PAT (Advanced Level) Practise 1093 Count PAT's (25)

1093. Count PAT's (25)

时间限制

120 ms

内存限制

65536 kB

代码长度限制

16000 B

判题程序

Standard

作者

CAO, Peng

The string APPAPT contains two PAT's as substrings. The first one is formed by the 2nd, the 4th, and the 6th characters, and the second one is formed by the 3rd, the 4th, and the 6th characters.
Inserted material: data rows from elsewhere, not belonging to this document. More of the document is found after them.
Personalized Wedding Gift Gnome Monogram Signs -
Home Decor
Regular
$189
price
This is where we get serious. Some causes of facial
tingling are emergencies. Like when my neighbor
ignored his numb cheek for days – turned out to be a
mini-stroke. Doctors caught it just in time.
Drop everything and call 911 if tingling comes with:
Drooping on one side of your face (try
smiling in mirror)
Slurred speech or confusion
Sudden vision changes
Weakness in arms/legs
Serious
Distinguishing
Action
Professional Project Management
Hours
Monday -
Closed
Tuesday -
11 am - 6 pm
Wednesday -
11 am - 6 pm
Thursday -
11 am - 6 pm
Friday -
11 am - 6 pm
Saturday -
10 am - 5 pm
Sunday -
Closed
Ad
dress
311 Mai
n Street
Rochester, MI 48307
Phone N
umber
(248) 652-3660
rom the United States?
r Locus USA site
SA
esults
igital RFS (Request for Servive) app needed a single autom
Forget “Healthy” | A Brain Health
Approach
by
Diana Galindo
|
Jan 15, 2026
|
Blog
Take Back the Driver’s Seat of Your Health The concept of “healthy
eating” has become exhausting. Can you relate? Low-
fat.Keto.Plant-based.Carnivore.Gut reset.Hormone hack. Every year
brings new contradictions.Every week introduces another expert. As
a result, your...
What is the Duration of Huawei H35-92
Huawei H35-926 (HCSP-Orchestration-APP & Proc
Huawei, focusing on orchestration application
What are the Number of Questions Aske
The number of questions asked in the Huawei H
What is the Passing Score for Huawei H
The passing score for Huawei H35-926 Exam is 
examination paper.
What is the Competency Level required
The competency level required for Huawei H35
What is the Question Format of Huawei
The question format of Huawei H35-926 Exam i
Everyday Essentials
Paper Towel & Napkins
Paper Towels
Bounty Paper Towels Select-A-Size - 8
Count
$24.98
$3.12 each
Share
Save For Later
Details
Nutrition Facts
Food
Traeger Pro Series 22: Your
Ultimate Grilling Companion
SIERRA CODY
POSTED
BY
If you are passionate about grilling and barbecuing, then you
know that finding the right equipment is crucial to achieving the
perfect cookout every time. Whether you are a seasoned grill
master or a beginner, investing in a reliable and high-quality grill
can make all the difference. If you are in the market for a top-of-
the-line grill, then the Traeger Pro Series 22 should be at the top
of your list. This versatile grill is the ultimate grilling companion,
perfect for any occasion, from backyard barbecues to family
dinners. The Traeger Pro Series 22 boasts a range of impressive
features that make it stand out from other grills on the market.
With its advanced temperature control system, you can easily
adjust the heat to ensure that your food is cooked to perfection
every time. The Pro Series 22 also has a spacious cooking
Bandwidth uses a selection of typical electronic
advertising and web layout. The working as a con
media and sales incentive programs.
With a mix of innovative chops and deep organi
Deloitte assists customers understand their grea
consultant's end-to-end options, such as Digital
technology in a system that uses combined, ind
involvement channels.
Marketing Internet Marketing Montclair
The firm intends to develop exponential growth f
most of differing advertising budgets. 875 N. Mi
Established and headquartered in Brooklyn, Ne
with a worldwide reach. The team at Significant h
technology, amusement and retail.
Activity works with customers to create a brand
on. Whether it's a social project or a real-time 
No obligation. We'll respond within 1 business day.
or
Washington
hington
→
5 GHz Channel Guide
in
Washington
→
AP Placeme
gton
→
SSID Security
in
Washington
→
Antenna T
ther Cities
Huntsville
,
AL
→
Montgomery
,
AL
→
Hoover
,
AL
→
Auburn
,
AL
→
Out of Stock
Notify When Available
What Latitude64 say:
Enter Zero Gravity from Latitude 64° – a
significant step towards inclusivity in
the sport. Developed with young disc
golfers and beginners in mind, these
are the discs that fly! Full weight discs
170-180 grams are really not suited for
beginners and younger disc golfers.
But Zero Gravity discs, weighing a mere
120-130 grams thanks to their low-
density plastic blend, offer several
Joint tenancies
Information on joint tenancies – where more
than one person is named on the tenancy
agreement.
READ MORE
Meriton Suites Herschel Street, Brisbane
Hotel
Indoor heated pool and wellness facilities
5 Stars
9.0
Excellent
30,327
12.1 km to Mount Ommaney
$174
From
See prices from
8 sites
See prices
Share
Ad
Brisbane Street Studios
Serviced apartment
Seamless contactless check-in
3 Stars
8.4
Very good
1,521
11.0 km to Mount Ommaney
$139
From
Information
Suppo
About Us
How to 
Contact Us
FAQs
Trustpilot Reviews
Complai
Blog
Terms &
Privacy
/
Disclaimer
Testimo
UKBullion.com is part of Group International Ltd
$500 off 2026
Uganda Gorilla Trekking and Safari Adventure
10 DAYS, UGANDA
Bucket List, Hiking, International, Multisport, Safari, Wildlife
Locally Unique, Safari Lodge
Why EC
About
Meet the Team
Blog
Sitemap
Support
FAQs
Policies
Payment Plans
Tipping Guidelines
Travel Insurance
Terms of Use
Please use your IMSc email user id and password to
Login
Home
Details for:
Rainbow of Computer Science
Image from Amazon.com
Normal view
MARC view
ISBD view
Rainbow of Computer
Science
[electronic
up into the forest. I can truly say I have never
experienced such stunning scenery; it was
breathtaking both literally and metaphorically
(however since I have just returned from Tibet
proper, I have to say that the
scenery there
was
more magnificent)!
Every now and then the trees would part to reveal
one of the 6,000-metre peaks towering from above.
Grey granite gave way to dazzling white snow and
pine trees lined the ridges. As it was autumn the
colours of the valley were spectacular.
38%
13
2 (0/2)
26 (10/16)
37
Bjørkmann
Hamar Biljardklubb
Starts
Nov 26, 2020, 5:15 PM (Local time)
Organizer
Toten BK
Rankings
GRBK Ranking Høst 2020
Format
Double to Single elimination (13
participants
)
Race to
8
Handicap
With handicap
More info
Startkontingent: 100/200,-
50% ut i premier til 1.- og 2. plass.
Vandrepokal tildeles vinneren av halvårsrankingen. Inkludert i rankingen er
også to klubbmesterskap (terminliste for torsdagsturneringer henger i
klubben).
Now given any string, you are supposed to tell the number of PAT's contained in the string.

Input Specification:

Each input file contains one test case. For each case, there is only one line giving a string of no more than 10⁵ characters containing only P, A, or T.

Output Specification:

For each test case, print in one line the number of PAT's contained in the string. Since the result may be a huge number, you only have to output the result moded by 1000000007.

Sample Input:

APPAPT

Sample Output:

2

题意：给你一个字符串，问一共有几个“PAT”

解题思路：算出每个A左边有几个P，右边有几个T，乘一下就好

#include <iostream>
#include <cstdio>
#include <cstring>
#include <string>
#include <algorithm>
#include <vector>
#include <queue>
#include <stack>
#include <map>
#include <set>
#include <cmath>

using namespace std;

#define LL long long
const int INF = 0x3f3f3f3f;

#define mod 1000000007

char ch[100005];
int cnt1[100005],cnt2[100005];

int main()
{
    while(~scanf("%s",ch+1))
    {
        int len=strlen(ch+1);
        cnt1[0]=0;
        for(int i=1;i<=len;i++)
        {
            cnt1[i]=cnt1[i-1];
            if(ch[i]=='P') cnt1[i]++;
        }
        cnt2[len+1]=0;
        for(int i=len;i>=1;i--)
        {
            cnt2[i]=cnt2[i+1];
            if(ch[i]=='T') cnt2[i]++;
        }
        LL ans=0;
        for(int i=1;i<=len;i++)
            if(ch[i]=='A') ans=(ans+1LL*(cnt1[i]*cnt2[i])%mod)%mod;
        printf("%lld\n",ans);
    }
    return 0;
}